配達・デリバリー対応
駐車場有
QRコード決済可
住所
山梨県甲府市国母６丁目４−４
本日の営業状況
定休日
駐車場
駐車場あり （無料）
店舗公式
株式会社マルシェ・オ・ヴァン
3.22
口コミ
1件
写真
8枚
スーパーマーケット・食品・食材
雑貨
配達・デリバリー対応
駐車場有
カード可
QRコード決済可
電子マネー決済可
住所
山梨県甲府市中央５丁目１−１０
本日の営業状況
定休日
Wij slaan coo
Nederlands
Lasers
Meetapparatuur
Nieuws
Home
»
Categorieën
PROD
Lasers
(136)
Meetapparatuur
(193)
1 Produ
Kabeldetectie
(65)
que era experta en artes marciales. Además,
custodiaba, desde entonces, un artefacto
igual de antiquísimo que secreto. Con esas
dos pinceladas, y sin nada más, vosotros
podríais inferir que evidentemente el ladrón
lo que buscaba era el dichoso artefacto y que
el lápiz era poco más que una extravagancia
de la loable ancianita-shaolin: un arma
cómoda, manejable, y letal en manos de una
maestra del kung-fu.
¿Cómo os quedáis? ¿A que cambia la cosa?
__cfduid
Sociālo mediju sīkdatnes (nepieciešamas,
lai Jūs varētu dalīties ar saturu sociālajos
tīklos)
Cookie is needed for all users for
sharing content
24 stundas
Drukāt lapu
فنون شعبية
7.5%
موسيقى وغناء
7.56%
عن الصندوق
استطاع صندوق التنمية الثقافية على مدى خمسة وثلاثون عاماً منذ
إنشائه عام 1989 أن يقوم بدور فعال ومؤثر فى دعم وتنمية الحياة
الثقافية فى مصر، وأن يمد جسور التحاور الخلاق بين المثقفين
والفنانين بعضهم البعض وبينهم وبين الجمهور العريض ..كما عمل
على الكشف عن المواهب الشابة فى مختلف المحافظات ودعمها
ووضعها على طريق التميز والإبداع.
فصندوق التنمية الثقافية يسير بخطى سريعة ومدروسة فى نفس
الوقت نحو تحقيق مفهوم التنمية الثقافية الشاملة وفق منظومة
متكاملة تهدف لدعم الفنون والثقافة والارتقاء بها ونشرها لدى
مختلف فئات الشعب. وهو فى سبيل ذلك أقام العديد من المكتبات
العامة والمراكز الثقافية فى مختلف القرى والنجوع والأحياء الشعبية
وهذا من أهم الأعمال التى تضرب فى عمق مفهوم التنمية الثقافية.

---+---

Top to bottom, set down the entries above word for word.

EXERCISE OUTPUT:
配達・デリバリー対応
駐車場有
QRコード決済可
住所
山梨県甲府市国母６丁目４−４
本日の営業状況
定休日
駐車場
駐車場あり （無料）
店舗公式
株式会社マルシェ・オ・ヴァン
3.22
口コミ
1件
写真
8枚
スーパーマーケット・食品・食材
雑貨
配達・デリバリー対応
駐車場有
カード可
QRコード決済可
電子マネー決済可
住所
山梨県甲府市中央５丁目１−１０
本日の営業状況
定休日
Wij slaan coo
Nederlands
Lasers
Meetapparatuur
Nieuws
Home
»
Categorieën
PROD
Lasers
(136)
Meetapparatuur
(193)
1 Produ
Kabeldetectie
(65)
que era experta en artes marciales. Además,
custodiaba, desde entonces, un artefacto
igual de antiquísimo que secreto. Con esas
dos pinceladas, y sin nada más, vosotros
podríais inferir que evidentemente el ladrón
lo que buscaba era el dichoso artefacto y que
el lápiz era poco más que una extravagancia
de la loable ancianita-shaolin: un arma
cómoda, manejable, y letal en manos de una
maestra del kung-fu.
¿Cómo os quedáis? ¿A que cambia la cosa?
__cfduid
Sociālo mediju sīkdatnes (nepieciešamas,
lai Jūs varētu dalīties ar saturu sociālajos
tīklos)
Cookie is needed for all users for
sharing content
24 stundas
Drukāt lapu
فنون شعبية
7.5%
موسيقى وغناء
7.56%
عن الصندوق
استطاع صندوق التنمية الثقافية على مدى خمسة وثلاثون عاماً منذ
إنشائه عام 1989 أن يقوم بدور فعال ومؤثر فى دعم وتنمية الحياة
الثقافية فى مصر، وأن يمد جسور التحاور الخلاق بين المثقفين
والفنانين بعضهم البعض وبينهم وبين الجمهور العريض ..كما عمل
على الكشف عن المواهب الشابة فى مختلف المحافظات ودعمها
ووضعها على طريق التميز والإبداع.
فصندوق التنمية الثقافية يسير بخطى سريعة ومدروسة فى نفس
الوقت نحو تحقيق مفهوم التنمية الثقافية الشاملة وفق منظومة
متكاملة تهدف لدعم الفنون والثقافة والارتقاء بها ونشرها لدى
مختلف فئات الشعب. وهو فى سبيل ذلك أقام العديد من المكتبات
العامة والمراكز الثقافية فى مختلف القرى والنجوع والأحياء الشعبية
وهذا من أهم الأعمال التى تضرب فى عمق مفهوم التنمية الثقافية.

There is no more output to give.